• [Written problem A] In the mailing-list thread, how much of the input would each of N threads process?
• [Written problem B] Please repeat the mailing-list thread word for word, starting with "[Biojava-l] Evolutionary distances" and going on through "threads to spawn.".

• [Page extract]
--
[Biojava-l] Evolutionary distances

Mark Schreiber markjschreiber at gmail.com
Wed Oct 24 13:41:16 UTC 2007


I'm not aware of a way to determine the number of CPU's within a
program although possibly it is one the the environment variables
available from System.

Even if it can't be determined there could be a method argument to
specify the number of threads to spawn.

- Mark

On 10/24/07, Richard Holland <holland at ebi.ac.uk> wrote:
> -----BEGIN PGP SIGNED MESSAGE-----
> Hash: SHA1
>
> This particular code could easily be parallelised - given N threads, you
> can simply divide the input into N chunks and get each thread to process
> 1/Nth of the input. You then combine the output of each thread to do the
> final calculation.
>
> But, it'd be bad practice to always fork a predetermined N threads for a
> given task. It'd be much better to somehow be able to ask 'how parallel
> can I make this?' at runtime by checking system resources, or maybe get
> the parallel-savvy user to set an optional BioJava-wide parallelisation
> hint. N could then be determined and the task divided appropriately.
>
> cheers,
> Richard
>
> Mark Schreiber wrote:
> > Another important consideration after optimization is can the task be
> > multithreaded?  Almost all modern computers have at least 2 cores. So
> > if the algorithm can be parallelized you will get some performance
> > bonus on most machines.
> >
> > Modern JVM's will automagically try to use idle CPU's to execute new
> > threads spawned by the programmer.
> >
> > - Mark
> >
> > On 10/24/07, Andy Yates <ayates at ebi.ac.uk> wrote:
> >> Yes a very good point & one I was going to make before hand but forgot :)
> >>
> >> Also not to mention that micro-benchmarks/profiling in Java are
> >> notorious for giving false results due to VM warmup & JIT compilation
> >> optimisations. There is a framework hosted on Java.net somewhere which
> >> can perform VM warmups and code iterations to produce more accurate
> >> benchmarking results; but the name escapes me at the moment.
--
[Data records]
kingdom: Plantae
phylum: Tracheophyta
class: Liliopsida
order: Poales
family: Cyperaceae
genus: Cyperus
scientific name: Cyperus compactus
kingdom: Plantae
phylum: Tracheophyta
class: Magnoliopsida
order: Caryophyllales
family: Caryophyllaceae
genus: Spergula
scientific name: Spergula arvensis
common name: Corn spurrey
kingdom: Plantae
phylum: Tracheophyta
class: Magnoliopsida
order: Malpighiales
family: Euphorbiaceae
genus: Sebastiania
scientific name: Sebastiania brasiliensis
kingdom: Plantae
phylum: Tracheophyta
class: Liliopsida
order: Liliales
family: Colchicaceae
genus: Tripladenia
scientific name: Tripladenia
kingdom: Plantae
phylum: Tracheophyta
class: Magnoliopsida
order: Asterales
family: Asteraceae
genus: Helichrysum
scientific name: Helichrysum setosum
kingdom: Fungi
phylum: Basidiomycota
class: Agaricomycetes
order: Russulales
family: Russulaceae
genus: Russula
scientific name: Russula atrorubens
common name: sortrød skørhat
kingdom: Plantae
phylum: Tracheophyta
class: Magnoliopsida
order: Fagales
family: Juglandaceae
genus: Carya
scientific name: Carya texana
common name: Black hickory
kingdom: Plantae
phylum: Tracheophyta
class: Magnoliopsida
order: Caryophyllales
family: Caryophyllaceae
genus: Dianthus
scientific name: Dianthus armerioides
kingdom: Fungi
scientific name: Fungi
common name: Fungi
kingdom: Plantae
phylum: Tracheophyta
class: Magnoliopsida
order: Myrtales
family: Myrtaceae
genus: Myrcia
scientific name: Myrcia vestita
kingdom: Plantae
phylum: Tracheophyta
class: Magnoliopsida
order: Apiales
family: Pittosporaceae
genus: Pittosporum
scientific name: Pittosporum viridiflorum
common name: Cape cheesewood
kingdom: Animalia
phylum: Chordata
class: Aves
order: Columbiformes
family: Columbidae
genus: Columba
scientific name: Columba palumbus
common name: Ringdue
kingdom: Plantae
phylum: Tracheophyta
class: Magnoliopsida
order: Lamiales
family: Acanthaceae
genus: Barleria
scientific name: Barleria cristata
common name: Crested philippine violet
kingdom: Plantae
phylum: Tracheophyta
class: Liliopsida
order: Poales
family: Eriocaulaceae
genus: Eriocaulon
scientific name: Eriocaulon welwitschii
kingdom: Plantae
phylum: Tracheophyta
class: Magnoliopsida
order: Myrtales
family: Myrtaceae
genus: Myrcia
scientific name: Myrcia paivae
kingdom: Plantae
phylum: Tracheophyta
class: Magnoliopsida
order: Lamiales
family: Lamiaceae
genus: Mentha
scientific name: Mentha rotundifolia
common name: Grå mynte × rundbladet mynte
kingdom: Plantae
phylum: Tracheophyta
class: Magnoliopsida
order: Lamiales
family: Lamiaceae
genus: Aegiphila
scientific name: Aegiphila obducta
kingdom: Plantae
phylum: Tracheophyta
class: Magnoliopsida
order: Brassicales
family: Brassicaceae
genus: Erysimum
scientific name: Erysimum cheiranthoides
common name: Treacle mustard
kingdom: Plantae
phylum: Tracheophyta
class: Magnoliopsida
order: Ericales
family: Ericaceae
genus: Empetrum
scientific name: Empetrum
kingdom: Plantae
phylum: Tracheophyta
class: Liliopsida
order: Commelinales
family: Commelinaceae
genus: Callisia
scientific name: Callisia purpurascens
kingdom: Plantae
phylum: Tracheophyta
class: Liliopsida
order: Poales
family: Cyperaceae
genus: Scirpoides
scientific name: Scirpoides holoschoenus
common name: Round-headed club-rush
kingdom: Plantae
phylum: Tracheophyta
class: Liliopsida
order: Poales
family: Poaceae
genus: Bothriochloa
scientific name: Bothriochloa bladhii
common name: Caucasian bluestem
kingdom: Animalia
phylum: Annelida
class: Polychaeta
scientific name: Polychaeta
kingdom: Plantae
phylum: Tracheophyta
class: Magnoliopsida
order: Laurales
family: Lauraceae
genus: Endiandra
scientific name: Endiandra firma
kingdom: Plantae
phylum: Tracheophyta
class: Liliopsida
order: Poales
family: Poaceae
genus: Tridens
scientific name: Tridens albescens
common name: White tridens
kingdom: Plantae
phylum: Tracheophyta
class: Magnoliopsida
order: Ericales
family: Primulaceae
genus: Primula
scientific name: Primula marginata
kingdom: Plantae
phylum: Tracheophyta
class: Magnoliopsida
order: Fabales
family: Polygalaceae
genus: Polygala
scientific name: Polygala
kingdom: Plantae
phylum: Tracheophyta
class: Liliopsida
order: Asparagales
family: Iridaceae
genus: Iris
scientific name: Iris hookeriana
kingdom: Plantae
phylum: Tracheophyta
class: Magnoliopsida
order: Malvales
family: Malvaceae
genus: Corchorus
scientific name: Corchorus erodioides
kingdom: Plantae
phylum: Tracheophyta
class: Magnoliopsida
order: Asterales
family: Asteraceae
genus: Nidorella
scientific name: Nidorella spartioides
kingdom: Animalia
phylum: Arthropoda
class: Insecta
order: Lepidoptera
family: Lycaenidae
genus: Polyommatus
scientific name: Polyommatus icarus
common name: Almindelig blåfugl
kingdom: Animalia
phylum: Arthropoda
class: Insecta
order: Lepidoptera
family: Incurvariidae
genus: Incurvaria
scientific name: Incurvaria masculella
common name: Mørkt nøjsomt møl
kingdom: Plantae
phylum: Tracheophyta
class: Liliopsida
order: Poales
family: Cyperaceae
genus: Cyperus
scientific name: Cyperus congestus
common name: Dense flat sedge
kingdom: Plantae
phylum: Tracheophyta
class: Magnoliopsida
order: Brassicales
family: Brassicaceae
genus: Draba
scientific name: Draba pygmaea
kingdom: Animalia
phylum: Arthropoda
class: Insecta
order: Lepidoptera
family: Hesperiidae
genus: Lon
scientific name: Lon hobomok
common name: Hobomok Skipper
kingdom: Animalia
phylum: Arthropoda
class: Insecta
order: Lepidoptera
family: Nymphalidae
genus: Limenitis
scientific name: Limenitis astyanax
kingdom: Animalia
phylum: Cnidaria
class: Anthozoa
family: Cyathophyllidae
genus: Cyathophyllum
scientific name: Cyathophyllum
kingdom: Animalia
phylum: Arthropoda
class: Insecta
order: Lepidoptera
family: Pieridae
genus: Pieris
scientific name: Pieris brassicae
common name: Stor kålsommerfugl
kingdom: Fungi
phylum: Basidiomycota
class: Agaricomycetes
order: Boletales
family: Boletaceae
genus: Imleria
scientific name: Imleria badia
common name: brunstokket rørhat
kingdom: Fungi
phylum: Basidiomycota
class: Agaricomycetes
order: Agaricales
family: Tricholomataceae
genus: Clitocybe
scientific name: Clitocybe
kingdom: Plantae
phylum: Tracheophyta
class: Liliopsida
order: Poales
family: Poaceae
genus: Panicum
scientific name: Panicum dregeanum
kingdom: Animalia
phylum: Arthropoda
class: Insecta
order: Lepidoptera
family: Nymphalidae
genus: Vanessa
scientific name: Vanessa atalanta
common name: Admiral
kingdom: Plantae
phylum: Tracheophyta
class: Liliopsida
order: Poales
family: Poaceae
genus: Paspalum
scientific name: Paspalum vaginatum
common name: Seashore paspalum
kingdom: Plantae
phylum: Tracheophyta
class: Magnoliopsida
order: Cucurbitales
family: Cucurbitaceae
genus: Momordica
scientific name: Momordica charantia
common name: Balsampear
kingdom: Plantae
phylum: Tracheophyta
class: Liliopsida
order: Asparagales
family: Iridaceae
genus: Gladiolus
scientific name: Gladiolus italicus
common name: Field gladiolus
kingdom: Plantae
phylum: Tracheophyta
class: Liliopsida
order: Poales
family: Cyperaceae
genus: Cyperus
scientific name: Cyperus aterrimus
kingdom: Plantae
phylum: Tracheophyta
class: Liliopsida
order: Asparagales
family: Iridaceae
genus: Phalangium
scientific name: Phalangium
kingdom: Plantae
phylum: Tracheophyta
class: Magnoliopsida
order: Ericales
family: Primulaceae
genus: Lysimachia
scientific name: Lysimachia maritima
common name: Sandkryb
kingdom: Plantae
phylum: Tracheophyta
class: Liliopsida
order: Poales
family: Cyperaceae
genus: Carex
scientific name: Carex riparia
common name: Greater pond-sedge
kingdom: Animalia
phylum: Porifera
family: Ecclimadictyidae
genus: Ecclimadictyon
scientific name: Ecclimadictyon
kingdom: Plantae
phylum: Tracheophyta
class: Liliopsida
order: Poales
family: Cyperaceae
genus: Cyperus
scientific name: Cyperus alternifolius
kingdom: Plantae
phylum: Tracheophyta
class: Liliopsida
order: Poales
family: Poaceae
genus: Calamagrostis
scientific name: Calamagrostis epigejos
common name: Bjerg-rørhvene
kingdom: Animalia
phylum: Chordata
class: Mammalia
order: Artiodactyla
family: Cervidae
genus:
--
• [Written reply A] 1/Nth of the input

• [Written reply B]
[Biojava-l] Evolutionary distances

Mark Schreiber markjschreiber at gmail.com
Wed Oct 24 13:41:16 UTC 2007


I'm not aware of a way to determine the number of CPU's within a
program although possibly it is one the the environment variables
available from System.

Even if it can't be determined there could be a method argument to
specify the number of threads to spawn.